According to Bruce Schneier, we should "Trust but verify": that's what we are going to do here. First let's download the backdoored version (v1.13) and the patched version (1.14) from DLink's FTP. Next step is to extract the firmware images (binwalk -e DIR100A1_FW114WWB02.bix DIR100_v5.0.0EUb3_patch02.bix) and compare the directory trees using Binwally:

$ python binwally.py _DIR100_v5.0.0EUb3_patch02.bix.extracted/ _DIR100A1_FW114WWB02.bix.extracted/


I removed the matching files and symlinks for better reading, but the analysis is now narrowed to a small set of files. According to the release notes, a minor PPoE dial up issue was also fixed, that may be the reason why "/bin/pppd" had differences.

Some files like the "/www/Home/bsc_lan.htm" have a matching score of 100 even though they have different content and MD5, for example. This is due to the nature of Fuzzy Hashing, as the small modification was not enough to change the fuzzy hash value. It's important to note that files with a "match" result do actually have the same content and also have a matching score of 100.


There's a new Shell script on the patched 1.14 firmware, located at "/etc/wdhttp.sh". It seems that Joel "do not know how to write sash loop command ugly code":


Busybox was another binary that had a different pattern. Running them using QEMU shows that they still have the same version (v1.0.0-pre2) and different compile dates (2011.09.15 and 2013.10.31).

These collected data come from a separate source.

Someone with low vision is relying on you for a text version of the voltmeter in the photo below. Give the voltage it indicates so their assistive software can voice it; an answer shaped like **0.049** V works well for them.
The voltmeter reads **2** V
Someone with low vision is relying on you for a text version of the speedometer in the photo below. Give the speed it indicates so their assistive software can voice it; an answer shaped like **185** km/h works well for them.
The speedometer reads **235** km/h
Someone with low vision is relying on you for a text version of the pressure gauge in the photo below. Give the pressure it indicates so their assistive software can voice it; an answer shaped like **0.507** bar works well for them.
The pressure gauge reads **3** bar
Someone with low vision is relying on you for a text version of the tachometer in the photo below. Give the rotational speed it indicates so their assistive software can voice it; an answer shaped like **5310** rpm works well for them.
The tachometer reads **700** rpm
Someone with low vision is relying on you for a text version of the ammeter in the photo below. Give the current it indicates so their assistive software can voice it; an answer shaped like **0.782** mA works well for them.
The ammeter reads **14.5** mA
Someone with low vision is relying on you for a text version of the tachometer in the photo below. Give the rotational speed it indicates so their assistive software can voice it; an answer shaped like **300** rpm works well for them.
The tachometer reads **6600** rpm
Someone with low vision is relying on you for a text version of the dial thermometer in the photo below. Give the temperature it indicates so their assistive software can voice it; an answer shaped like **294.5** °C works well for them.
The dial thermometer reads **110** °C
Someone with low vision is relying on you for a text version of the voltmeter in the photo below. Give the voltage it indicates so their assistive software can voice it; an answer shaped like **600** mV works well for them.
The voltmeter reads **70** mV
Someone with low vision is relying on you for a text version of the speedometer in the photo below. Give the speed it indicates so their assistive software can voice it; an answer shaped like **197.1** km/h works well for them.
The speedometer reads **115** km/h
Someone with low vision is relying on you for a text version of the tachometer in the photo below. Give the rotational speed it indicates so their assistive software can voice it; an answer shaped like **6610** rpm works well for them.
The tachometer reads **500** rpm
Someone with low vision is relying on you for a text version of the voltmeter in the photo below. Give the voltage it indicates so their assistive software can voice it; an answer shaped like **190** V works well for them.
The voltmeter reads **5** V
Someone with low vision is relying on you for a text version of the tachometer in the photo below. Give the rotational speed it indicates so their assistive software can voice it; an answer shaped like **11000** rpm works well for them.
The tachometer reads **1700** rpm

According to the analysis from devttys0, the binary "/bin/webs" had the backdoor function (if you did not read his analysis yet, read it here). Binwally returned a match score of 0 because it was unable to find similar patterns. The binaries have different sizes and were probably compiled using different toolchains, containing different offsets, as displayed on the diff from Winmerge:


Binwalk from v1.3.0 beta on now displays 3D binary data visualization, so let's have a look on how they differ in a 3D plane:


This is time to use an approach other than byte comparison and fuzzy hashing. Bindiff uses graph-theoretical approach to compare executables by identifying identical and similar functions. We first need to analyze both files using IDA to create the needed IDB files. After inputting both files on bindiff, we notice a high level of similarity on the Call Graphs:


Let's focus on the previously backdoored function "alpha_auth_check":


We can easily spot the difference displaying the flow graph:


Zooming in (courtesy of NSA):



It seems that Joel's "xmlset_roodkcableoj28840ybtide" is gone, say hello to "iNteLalsEtvaLuewitHoutnAme". And yes, it seems that Joel (and the binaries that can re-configure the device's settings) can only access the device from 127.0.0.1 now  =)


Conclusion

Binary and directory tree diffing is a powerful tool for reverse engineering and to find potential compromise of a system as long as you have a "known template". In the context of Embedded Systems, it reveals modified files, settings and directories, narrowing the analysis to a small set of data when analyzing different firmware images.

To all the vendors out there it's important to be transparent on what's being fixed, alerting the end-users about how critical the issues are. And please, leave the backdooring job to the guys who "read the constitution" and are paid for that, OK?